Chart understanding data:
● ● ● ●

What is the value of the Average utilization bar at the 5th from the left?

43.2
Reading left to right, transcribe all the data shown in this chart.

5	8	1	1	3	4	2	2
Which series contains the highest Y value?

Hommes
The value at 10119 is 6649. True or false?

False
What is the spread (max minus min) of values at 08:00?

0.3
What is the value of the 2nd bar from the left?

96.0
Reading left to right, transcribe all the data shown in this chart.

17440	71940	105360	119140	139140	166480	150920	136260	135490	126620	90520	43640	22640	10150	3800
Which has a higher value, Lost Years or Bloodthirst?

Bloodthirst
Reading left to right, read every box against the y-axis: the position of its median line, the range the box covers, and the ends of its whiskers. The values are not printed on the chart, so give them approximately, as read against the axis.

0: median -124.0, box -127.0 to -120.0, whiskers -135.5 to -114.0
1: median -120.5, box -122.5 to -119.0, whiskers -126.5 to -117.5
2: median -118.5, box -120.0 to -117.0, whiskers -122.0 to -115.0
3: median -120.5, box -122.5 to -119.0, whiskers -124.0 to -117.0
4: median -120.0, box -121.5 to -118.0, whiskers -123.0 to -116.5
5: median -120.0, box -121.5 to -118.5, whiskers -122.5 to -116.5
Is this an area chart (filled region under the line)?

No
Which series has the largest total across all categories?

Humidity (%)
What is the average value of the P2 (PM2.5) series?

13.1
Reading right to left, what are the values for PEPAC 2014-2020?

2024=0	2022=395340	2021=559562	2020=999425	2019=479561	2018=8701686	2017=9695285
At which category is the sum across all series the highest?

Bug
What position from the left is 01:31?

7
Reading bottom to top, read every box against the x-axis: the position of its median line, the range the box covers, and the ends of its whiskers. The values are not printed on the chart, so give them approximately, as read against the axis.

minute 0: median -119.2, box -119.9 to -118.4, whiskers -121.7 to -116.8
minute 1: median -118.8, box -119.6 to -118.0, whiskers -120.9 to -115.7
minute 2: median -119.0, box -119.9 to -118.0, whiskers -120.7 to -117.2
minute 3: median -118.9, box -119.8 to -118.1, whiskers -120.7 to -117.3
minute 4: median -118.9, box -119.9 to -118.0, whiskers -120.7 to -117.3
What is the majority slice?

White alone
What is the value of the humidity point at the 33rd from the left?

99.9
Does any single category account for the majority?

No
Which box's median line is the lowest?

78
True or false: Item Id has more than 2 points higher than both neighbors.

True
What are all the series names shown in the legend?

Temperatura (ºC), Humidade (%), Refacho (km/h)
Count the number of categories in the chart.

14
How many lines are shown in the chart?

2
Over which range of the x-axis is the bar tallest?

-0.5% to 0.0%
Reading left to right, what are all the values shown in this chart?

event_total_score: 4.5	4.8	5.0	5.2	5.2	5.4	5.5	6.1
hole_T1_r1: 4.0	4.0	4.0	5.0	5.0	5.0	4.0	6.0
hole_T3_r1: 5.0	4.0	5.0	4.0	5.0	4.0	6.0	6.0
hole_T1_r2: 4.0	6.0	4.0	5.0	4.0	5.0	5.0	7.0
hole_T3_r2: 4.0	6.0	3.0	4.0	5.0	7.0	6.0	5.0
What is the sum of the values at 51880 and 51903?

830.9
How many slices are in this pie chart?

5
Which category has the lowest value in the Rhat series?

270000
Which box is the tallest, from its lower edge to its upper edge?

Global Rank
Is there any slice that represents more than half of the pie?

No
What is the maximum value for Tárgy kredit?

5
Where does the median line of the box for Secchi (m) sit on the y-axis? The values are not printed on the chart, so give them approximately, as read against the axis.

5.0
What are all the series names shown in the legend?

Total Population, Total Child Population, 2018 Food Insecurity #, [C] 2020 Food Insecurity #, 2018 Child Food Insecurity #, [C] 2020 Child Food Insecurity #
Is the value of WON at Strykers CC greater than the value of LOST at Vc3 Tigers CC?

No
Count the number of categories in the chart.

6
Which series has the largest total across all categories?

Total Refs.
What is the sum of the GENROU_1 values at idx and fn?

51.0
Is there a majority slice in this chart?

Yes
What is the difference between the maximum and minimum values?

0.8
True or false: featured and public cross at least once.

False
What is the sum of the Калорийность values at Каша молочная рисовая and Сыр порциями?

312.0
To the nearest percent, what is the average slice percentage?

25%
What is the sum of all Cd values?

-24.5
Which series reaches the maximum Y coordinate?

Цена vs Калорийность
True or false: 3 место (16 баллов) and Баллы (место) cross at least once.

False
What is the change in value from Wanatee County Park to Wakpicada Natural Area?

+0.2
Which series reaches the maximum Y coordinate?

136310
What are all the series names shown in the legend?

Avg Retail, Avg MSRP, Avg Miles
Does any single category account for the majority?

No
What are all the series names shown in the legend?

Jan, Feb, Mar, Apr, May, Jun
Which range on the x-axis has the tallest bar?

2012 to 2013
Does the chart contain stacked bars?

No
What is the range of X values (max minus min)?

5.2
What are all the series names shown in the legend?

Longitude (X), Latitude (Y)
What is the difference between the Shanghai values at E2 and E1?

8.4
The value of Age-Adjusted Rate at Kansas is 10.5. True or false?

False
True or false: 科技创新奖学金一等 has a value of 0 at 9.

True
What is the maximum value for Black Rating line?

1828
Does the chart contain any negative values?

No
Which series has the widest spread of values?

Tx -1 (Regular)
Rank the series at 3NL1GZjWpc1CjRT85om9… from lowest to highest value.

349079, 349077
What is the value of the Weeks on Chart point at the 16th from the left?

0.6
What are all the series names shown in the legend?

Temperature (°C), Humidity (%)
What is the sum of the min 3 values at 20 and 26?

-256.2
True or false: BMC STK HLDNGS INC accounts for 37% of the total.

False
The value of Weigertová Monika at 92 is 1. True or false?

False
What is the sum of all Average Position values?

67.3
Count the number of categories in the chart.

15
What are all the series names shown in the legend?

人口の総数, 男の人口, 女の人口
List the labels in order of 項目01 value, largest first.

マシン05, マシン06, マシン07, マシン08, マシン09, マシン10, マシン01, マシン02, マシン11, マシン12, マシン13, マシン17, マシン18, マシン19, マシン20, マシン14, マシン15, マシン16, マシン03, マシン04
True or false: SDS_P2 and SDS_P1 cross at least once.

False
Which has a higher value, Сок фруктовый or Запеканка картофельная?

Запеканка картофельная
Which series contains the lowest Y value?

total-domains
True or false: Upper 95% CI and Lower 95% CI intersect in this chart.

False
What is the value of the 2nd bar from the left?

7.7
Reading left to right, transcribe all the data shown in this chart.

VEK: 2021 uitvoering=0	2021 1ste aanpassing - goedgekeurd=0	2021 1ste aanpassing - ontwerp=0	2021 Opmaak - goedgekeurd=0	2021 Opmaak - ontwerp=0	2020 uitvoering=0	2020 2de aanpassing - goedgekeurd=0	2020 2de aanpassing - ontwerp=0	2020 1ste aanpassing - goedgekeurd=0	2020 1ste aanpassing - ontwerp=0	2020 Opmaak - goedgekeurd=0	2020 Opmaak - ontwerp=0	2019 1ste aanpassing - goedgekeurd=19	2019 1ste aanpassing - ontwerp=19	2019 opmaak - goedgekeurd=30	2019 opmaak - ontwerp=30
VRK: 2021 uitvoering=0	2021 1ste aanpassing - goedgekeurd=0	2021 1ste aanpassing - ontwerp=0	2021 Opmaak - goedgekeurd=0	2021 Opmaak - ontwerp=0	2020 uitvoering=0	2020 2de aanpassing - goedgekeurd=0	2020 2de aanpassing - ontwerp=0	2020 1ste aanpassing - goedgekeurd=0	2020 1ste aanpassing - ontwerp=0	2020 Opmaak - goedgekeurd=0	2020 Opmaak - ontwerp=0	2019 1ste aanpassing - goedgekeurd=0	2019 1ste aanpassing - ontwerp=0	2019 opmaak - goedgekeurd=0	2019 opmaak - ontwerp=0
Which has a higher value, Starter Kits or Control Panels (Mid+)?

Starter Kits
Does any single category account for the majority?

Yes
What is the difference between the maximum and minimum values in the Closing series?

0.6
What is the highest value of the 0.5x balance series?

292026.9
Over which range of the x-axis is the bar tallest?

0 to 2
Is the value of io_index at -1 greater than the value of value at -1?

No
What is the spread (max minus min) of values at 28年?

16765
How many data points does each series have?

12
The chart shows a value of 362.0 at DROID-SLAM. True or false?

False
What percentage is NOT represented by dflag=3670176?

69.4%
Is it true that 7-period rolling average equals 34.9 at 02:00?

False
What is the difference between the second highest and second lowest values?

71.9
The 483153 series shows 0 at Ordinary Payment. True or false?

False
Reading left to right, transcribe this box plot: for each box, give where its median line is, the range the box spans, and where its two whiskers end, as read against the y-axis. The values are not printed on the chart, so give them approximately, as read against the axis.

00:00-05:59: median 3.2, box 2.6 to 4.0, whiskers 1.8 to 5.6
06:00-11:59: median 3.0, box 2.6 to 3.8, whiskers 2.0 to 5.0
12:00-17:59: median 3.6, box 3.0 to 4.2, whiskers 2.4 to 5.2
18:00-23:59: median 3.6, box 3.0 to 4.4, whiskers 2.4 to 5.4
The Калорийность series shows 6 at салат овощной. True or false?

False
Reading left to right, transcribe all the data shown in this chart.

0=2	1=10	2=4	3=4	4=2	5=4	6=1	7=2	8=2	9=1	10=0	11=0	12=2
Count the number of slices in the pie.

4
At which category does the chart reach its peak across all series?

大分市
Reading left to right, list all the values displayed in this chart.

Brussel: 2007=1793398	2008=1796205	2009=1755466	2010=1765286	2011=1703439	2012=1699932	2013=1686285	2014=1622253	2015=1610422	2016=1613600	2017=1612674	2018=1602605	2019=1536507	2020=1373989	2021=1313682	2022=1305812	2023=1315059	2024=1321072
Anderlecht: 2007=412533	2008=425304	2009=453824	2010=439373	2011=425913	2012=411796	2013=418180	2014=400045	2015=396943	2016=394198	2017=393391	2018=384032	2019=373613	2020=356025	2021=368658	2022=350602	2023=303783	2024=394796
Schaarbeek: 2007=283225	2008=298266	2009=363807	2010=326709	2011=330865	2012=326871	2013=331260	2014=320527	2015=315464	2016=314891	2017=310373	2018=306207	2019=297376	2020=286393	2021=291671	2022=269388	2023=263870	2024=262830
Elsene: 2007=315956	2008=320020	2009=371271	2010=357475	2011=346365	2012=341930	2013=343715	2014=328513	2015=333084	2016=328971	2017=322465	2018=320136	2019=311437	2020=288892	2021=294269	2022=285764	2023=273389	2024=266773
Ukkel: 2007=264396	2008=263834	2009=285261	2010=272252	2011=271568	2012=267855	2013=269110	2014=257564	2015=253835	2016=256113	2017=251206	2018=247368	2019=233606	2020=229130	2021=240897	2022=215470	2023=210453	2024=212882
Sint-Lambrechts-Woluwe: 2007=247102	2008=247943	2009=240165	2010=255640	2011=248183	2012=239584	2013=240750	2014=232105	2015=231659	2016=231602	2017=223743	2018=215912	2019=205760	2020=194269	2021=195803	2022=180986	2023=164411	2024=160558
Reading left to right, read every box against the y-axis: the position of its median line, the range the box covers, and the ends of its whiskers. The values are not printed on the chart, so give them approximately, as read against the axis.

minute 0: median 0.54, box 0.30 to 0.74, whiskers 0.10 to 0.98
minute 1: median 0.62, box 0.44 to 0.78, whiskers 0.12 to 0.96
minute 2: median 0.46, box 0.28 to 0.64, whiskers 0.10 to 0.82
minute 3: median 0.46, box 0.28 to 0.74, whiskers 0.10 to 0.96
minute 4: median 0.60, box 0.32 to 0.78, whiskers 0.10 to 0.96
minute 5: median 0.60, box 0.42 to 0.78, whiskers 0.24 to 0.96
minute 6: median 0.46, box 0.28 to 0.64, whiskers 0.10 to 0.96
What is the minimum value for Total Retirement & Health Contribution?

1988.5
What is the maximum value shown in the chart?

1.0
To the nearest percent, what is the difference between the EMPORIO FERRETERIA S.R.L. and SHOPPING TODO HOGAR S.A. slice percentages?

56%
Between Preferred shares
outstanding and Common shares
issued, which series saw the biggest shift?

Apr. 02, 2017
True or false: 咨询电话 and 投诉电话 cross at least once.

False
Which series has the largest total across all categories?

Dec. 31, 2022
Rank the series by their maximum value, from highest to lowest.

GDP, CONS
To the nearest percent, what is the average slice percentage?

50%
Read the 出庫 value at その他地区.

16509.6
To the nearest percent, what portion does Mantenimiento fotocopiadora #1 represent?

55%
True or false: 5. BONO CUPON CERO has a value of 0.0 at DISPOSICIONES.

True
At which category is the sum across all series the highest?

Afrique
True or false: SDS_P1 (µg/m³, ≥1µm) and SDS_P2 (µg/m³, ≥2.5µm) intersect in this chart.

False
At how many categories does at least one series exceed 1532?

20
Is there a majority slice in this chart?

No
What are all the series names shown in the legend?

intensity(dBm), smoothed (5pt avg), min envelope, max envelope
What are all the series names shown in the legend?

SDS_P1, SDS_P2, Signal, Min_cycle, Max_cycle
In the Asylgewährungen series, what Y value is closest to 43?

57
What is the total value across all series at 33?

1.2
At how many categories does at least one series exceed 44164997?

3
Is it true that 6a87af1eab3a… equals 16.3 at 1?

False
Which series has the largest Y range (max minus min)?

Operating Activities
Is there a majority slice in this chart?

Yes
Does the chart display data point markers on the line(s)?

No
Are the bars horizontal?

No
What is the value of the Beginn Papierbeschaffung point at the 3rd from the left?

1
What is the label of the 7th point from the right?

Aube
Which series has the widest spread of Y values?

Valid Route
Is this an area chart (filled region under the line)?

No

● ● ● ●

- _PROBLEM STATEMENT_
Copy the lines word for word, from the line with "2012 to 2013" to the line with "What is the sum of all Average", including both of those lines.

- _SOLVED EXERCISE_
2012 to 2013
Does the chart contain stacked bars?

No
What is the range of X values (max minus min)?

5.2
What are all the series names shown in the legend?

Longitude (X), Latitude (Y)
What is the difference between the Shanghai values at E2 and E1?

8.4
The value of Age-Adjusted Rate at Kansas is 10.5. True or false?

False
True or false: 科技创新奖学金一等 has a value of 0 at 9.

True
What is the maximum value for Black Rating line?

1828
Does the chart contain any negative values?

No
Which series has the widest spread of values?

Tx -1 (Regular)
Rank the series at 3NL1GZjWpc1CjRT85om9… from lowest to highest value.

349079, 349077
What is the value of the Weeks on Chart point at the 16th from the left?

0.6
What are all the series names shown in the legend?

Temperature (°C), Humidity (%)
What is the sum of the min 3 values at 20 and 26?

-256.2
True or false: BMC STK HLDNGS INC accounts for 37% of the total.

False
The value of Weigertová Monika at 92 is 1. True or false?

False
What is the sum of all Average Position values?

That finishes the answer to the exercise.